Replicant is the story about Jake Riley, favourite detective of serial killer "Torch" (Van Damme), known for murdering single mothers and torching their bodies with the child still in the house. After failing to capture him one last time, Jake goes into retirement, but is picked up by a clandestine government agency who are planning to clone terrorists, and have cloned "Torch" to use him as a test subject.
The Replicant (he's never given a name) is telepathically connected with his murderous source, and Jake is tasked with activating the latent killer in the Replicant, any way possible.

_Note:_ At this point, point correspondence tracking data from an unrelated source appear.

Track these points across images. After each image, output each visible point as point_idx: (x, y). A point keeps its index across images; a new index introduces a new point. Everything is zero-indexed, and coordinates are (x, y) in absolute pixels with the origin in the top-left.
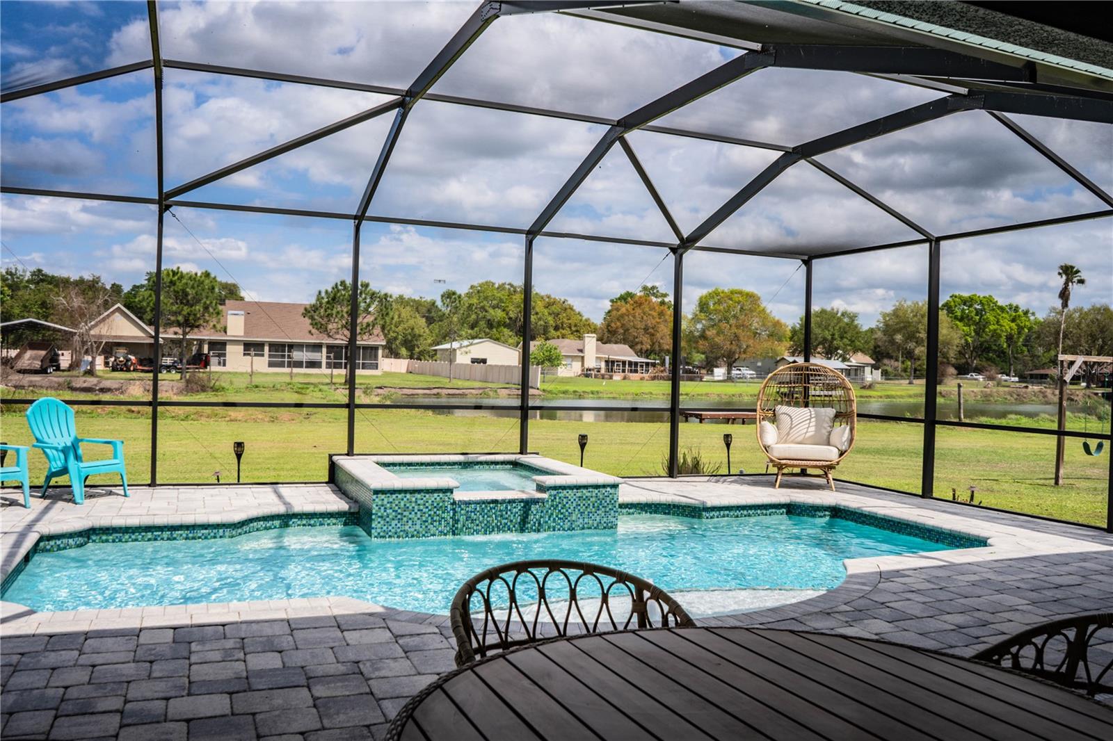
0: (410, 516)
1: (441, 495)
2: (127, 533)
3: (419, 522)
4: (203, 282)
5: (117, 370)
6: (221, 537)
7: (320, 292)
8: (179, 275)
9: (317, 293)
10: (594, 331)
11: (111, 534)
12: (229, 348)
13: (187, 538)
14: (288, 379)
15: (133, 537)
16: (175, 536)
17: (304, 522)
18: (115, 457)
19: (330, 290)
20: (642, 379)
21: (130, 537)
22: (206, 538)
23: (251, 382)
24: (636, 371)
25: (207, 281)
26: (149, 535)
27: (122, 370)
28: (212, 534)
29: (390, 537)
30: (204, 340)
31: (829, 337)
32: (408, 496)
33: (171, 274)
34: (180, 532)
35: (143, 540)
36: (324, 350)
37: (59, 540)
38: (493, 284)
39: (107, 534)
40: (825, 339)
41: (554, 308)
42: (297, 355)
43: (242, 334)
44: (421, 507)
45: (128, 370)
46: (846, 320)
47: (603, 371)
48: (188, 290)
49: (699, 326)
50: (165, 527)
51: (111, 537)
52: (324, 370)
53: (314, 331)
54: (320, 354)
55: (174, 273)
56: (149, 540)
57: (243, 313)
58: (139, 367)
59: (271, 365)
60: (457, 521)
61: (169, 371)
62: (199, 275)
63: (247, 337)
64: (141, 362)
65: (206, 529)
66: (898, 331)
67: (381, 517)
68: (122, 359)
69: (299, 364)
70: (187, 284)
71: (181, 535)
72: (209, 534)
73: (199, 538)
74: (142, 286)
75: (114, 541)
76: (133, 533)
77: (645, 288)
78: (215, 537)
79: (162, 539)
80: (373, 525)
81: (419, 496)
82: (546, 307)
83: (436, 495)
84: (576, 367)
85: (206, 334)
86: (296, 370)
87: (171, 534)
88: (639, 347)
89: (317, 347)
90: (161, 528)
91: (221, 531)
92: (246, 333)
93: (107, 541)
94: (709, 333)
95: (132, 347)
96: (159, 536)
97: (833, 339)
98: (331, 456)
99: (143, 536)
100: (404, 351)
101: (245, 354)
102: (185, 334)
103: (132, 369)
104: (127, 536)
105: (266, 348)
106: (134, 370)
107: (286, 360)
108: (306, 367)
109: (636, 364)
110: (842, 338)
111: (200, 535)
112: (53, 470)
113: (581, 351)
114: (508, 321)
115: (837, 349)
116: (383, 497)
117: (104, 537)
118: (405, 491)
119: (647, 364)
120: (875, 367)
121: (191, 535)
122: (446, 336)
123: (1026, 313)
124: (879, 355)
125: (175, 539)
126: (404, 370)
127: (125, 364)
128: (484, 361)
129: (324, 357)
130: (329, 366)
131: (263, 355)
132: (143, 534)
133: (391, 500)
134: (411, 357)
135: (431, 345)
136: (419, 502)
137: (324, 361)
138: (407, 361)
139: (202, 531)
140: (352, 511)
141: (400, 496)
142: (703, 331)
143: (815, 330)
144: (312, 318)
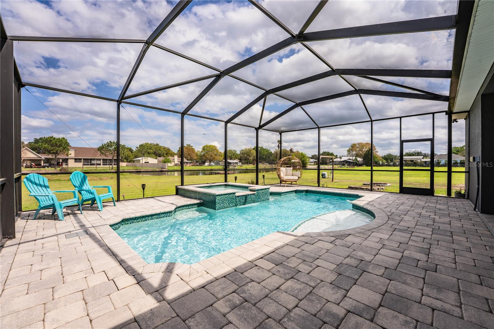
0: (226, 202)
1: (233, 195)
2: (135, 219)
3: (228, 203)
4: (62, 141)
5: (27, 168)
6: (169, 216)
7: (103, 144)
8: (53, 138)
9: (102, 144)
10: (176, 155)
11: (129, 221)
12: (69, 160)
13: (157, 218)
14: (95, 169)
15: (138, 221)
16: (153, 218)
17: (187, 208)
18: (109, 192)
19: (106, 143)
20: (190, 166)
21: (137, 221)
22: (164, 217)
23: (83, 169)
24: (187, 164)
25: (64, 140)
26: (144, 219)
27: (29, 168)
28: (166, 216)
29: (221, 209)
30: (60, 158)
31: (231, 156)
32: (225, 196)
33: (50, 138)
34: (155, 216)
35: (141, 221)
36: (102, 160)
37: (113, 226)
38: (148, 143)
39: (127, 221)
40: (230, 156)
41: (166, 149)
42: (93, 162)
43: (74, 156)
44: (228, 199)
45: (32, 167)
46: (234, 152)
47: (179, 164)
48: (57, 143)
49: (203, 153)
50: (150, 215)
51: (129, 222)
52: (102, 166)
53: (101, 155)
54: (100, 161)
55: (51, 138)
56: (144, 221)
57: (74, 150)
58: (36, 167)
59: (84, 165)
60: (236, 202)
61: (48, 167)
62: (61, 138)
63: (76, 157)
64: (36, 165)
65: (164, 214)
66: (246, 154)
67: (218, 203)
68: (29, 164)
69: (94, 164)
70: (56, 141)
71: (155, 217)
72: (165, 216)
73: (162, 217)
74: (32, 142)
75: (130, 223)
76: (138, 219)
77: (187, 145)
78: (167, 217)
79: (149, 220)
80: (216, 206)
81: (227, 196)
82: (163, 149)
83: (232, 195)
84: (173, 164)
85: (61, 156)
86: (98, 166)
87: (152, 218)
88: (187, 158)
89: (100, 160)
90: (148, 216)
91: (169, 214)
92: (75, 156)
93: (128, 224)
94: (205, 155)
95: (32, 160)
96: (147, 219)
97: (232, 156)
98: (176, 187)
99: (142, 220)
100: (125, 160)
101: (75, 162)
102: (56, 156)
103: (33, 167)
104: (135, 221)
105: (82, 160)
106: (34, 168)
107: (89, 163)
108: (90, 165)
109: (187, 162)
110: (233, 156)
111: (161, 216)
112: (84, 199)
113: (174, 160)
114: (153, 152)
115: (233, 158)
116: (219, 197)
117: (126, 223)
118: (224, 195)
119: (190, 162)
120: (240, 162)
121: (158, 217)
122: (136, 157)
123: (269, 150)
124: (240, 160)
125: (153, 219)
126: (125, 165)
127: (30, 166)
128: (148, 162)
129: (102, 162)
130: (103, 165)
131: (81, 162)
132: (141, 219)
133: (221, 197)
134: (128, 162)
135: (133, 159)
136: (228, 197)
137: (102, 164)
138: (126, 163)
139: (162, 215)
140: (201, 202)
141: (223, 196)
142: (204, 154)
143: (228, 154)
144: (101, 151)
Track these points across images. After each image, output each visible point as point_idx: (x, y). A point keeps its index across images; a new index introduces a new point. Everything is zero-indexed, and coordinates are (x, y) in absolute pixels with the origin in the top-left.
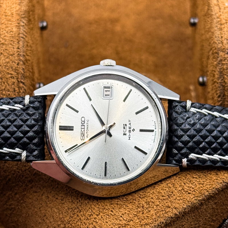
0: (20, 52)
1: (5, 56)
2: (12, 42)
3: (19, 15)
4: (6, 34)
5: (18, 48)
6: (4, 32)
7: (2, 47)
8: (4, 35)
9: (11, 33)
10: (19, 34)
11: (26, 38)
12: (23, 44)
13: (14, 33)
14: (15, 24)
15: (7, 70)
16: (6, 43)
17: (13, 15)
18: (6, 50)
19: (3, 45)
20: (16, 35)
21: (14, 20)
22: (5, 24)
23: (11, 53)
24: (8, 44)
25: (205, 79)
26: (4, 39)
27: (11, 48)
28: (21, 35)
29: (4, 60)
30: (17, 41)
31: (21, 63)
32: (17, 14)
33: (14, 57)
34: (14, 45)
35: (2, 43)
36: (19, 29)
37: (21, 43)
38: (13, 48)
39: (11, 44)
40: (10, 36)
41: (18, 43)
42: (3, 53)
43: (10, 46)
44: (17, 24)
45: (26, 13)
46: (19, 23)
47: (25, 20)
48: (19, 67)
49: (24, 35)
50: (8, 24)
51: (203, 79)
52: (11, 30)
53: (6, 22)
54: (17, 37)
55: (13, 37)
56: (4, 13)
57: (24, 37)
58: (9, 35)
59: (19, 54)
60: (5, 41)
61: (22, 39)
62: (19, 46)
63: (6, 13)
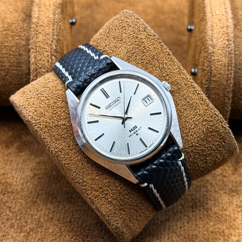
0: (55, 33)
1: (43, 35)
2: (49, 25)
3: (55, 6)
4: (44, 19)
5: (53, 30)
6: (43, 17)
7: (41, 28)
8: (43, 20)
9: (49, 18)
10: (54, 19)
11: (59, 23)
12: (57, 27)
13: (50, 18)
14: (51, 12)
15: (43, 45)
16: (44, 25)
17: (50, 5)
18: (44, 30)
19: (42, 26)
20: (52, 20)
21: (51, 10)
22: (44, 12)
23: (48, 33)
24: (45, 26)
25: (196, 70)
26: (43, 22)
27: (47, 30)
28: (56, 20)
29: (42, 38)
30: (52, 24)
31: (55, 41)
32: (54, 5)
33: (50, 36)
34: (50, 27)
35: (41, 25)
36: (54, 16)
37: (55, 26)
38: (49, 29)
39: (48, 26)
40: (48, 20)
41: (53, 26)
42: (41, 32)
43: (47, 27)
44: (53, 12)
45: (60, 5)
46: (55, 12)
47: (60, 10)
48: (53, 43)
49: (58, 20)
50: (46, 12)
51: (195, 71)
52: (48, 16)
53: (45, 10)
54: (52, 22)
55: (49, 21)
56: (44, 4)
57: (58, 22)
58: (46, 20)
59: (53, 34)
60: (43, 24)
61: (56, 23)
62: (54, 28)
63: (45, 4)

Everything in between features naive, newborn replicant Van Damme being abused, manipulated and scared by his "daddy" - the supposed hero of our story, and struggling family man (maybe. We could never figure out if he was related to the fellow police officer/mother he keeps visiting. The kid called him "uncle", he sends his mother to stay with her, and yet, in a deleted scene, they were making out. O.o)
Jake might not be doing it on purpose (we weren't sure), but the way he treats the Replicant is basically a blueprint for creating a dependent - he ignores the Replicant, is overly violent, blames him for any tiny mistake, and just when he's ripped all the footing out from under his feet, he shows him just a little bit of kindness. (Rinse and repeat)

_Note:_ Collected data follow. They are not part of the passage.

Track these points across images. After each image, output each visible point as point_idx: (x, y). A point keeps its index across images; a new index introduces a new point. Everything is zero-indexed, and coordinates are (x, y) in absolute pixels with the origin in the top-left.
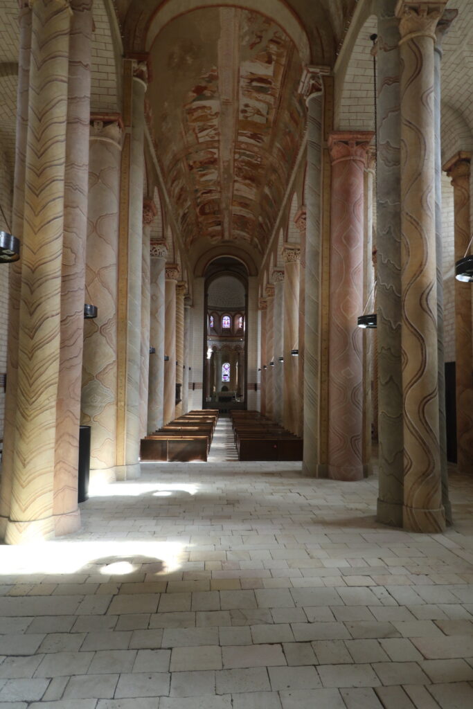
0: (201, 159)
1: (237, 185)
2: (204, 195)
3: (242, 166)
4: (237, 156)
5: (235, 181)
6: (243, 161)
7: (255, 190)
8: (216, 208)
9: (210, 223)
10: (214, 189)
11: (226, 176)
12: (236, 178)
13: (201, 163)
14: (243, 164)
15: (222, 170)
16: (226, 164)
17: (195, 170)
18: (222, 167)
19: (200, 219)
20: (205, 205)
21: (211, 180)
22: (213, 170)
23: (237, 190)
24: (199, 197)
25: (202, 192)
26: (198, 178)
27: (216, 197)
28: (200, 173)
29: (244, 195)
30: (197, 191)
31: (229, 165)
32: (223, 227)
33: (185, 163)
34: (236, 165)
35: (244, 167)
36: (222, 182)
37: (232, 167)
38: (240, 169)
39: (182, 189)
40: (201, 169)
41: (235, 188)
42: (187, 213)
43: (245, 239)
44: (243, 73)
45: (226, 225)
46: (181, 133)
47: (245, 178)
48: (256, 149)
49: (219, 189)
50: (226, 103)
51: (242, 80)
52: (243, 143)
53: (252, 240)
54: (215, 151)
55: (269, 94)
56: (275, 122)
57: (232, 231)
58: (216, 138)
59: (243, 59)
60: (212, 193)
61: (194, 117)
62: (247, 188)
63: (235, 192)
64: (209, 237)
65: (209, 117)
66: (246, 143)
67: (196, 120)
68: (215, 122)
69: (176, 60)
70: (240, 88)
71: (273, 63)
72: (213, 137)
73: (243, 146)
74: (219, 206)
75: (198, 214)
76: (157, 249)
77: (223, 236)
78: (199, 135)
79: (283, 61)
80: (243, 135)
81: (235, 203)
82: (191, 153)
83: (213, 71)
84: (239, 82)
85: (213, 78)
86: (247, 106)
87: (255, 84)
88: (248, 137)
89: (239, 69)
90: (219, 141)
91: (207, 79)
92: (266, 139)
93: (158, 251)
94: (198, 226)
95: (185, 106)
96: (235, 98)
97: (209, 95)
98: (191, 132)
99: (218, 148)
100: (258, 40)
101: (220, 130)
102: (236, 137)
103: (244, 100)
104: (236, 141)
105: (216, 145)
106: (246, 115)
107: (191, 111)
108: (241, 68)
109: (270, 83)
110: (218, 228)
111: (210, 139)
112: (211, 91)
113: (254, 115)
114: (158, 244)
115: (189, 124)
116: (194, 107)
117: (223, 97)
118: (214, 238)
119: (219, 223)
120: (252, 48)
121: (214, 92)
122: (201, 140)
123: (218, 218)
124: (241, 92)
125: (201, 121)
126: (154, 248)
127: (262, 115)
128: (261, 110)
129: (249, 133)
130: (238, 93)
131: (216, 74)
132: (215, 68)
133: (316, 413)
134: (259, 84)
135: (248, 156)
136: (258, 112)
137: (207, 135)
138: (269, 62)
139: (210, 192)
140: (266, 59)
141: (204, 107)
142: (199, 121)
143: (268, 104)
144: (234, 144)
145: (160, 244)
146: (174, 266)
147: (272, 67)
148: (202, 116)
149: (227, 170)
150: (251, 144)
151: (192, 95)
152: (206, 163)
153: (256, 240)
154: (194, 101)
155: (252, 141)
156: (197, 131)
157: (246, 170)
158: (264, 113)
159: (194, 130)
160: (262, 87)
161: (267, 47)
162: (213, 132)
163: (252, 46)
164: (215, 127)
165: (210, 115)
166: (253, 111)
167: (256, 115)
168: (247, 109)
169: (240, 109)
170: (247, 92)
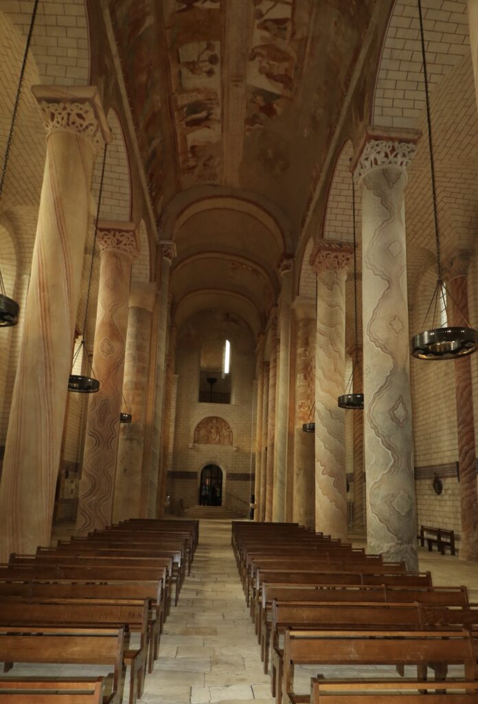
44: (218, 127)
50: (239, 78)
51: (218, 117)
59: (219, 145)
65: (264, 52)
68: (259, 37)
70: (220, 102)
84: (222, 115)
85: (251, 121)
86: (210, 73)
87: (203, 115)
89: (222, 131)
91: (258, 120)
100: (207, 163)
107: (285, 80)
109: (187, 124)
112: (255, 102)
113: (199, 57)
120: (211, 156)
121: (252, 101)
124: (219, 97)
127: (188, 63)
130: (223, 97)
131: (247, 127)
132: (247, 134)
134: (198, 115)
136: (193, 66)
138: (193, 148)
141: (270, 76)
148: (275, 59)
151: (279, 108)
154: (278, 97)
156: (289, 25)
160: (195, 112)
164: (257, 22)
165: (262, 56)
166: (201, 65)
167: (196, 59)
168: (210, 66)
169: (219, 64)
170: (212, 97)
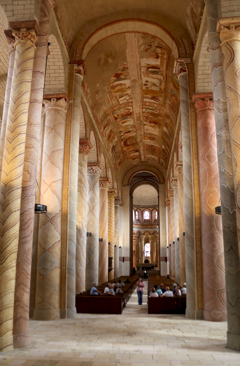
0: (122, 113)
1: (146, 127)
2: (125, 134)
3: (148, 115)
4: (144, 110)
5: (145, 125)
6: (148, 113)
7: (157, 129)
8: (134, 142)
9: (131, 151)
10: (132, 130)
11: (138, 122)
12: (145, 123)
13: (122, 115)
14: (149, 114)
15: (136, 118)
16: (138, 115)
17: (118, 120)
18: (135, 117)
19: (124, 149)
20: (127, 140)
21: (130, 125)
22: (130, 119)
23: (146, 130)
24: (122, 136)
25: (124, 132)
26: (121, 124)
27: (134, 135)
28: (122, 121)
29: (152, 133)
30: (121, 132)
31: (140, 115)
32: (140, 153)
33: (112, 116)
34: (144, 115)
35: (149, 116)
36: (136, 126)
37: (142, 116)
38: (147, 117)
39: (111, 131)
40: (123, 119)
41: (145, 129)
42: (116, 145)
43: (155, 160)
44: (143, 64)
45: (142, 152)
46: (108, 99)
47: (151, 122)
48: (155, 105)
49: (135, 130)
50: (134, 81)
51: (142, 68)
52: (147, 102)
53: (159, 160)
54: (130, 108)
55: (160, 74)
56: (165, 89)
57: (146, 155)
58: (130, 101)
59: (142, 57)
60: (131, 132)
61: (115, 90)
62: (153, 129)
63: (146, 131)
64: (131, 160)
65: (125, 89)
66: (149, 102)
67: (117, 91)
68: (129, 92)
69: (102, 62)
70: (142, 73)
71: (160, 58)
72: (128, 100)
73: (147, 104)
74: (136, 140)
75: (123, 146)
76: (94, 169)
77: (140, 158)
78: (119, 100)
79: (165, 56)
80: (146, 98)
81: (146, 138)
82: (115, 110)
83: (125, 65)
84: (140, 69)
85: (125, 69)
86: (147, 81)
87: (150, 70)
88: (150, 99)
89: (140, 63)
90: (132, 102)
91: (121, 70)
92: (161, 99)
93: (95, 170)
94: (124, 153)
95: (109, 85)
96: (140, 78)
97: (124, 77)
98: (114, 98)
99: (132, 106)
100: (150, 47)
101: (132, 96)
102: (142, 99)
103: (144, 79)
104: (142, 101)
105: (130, 104)
106: (147, 86)
107: (113, 87)
108: (141, 62)
109: (160, 69)
110: (137, 154)
111: (126, 102)
112: (125, 75)
113: (152, 86)
114: (94, 166)
115: (113, 94)
116: (115, 85)
117: (132, 78)
118: (135, 160)
119: (137, 151)
120: (146, 52)
121: (127, 76)
122: (121, 103)
123: (136, 147)
125: (120, 92)
126: (92, 168)
127: (156, 86)
128: (156, 83)
129: (150, 97)
130: (141, 75)
131: (127, 66)
132: (126, 63)
133: (194, 274)
134: (153, 70)
135: (151, 109)
136: (154, 85)
137: (124, 99)
138: (157, 58)
139: (129, 132)
140: (156, 56)
141: (121, 84)
142: (118, 92)
143: (160, 80)
144: (141, 103)
145: (96, 166)
146: (107, 179)
147: (159, 60)
148: (120, 89)
149: (139, 118)
150: (152, 102)
151: (113, 78)
152: (125, 115)
153: (162, 160)
154: (115, 81)
155: (152, 101)
156: (118, 98)
157: (151, 118)
158: (158, 85)
159: (116, 97)
160: (155, 71)
161: (155, 50)
162: (128, 98)
163: (146, 50)
164: (129, 95)
165: (125, 88)
166: (151, 84)
167: (153, 86)
168: (147, 83)
169: (143, 84)
170: (146, 74)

It's depressing, uncomfortable and sad, but not bad. Van Damme absolutely shines in this role, and every time his "daddy" gets angry with him it is heart-breaking to watch.
It's just that nothing else supports the amazing performance and moral lesson presented by Van Damme's Replicant. His serial-murder version is not especially fleshed out or interestingly played, Michael Rooker as Jake just phones in his role, the dialogue is incredibly ham-fisted and likes hammering its points home (while not following up on them. At all) the one-liners are weak and the Van Damme/Van Damme fight scenes are not on the quality level they should have been.
There's a scene in the deleted scenes showing Jake going back to his whatever-their-relationship partner's house and receiving a drawing from her son - illustrating him standing over the beaten up replicant (he brought the replicant to her house, because of course he did, handcuffed him in the basement, son found him, offered him a snack, came running out from the basement, mouth bleeding. Jake went ballistic and savagely beat the replicant - turned out the kid had knocked heads with the dog) which I understand why they cut (it was part of a larger scene with family drama), but really wish they hadn't, because it would have been the -only- indication in the movie that Jake's behavior isn't okey.
Some times a dark ending is more meaningful, more poignant, more likely to make an impact, and yet I feel I haven't seen a bad ending in.. 15 years?
Give me my unhappy, terrifying, heart-breaking periods back!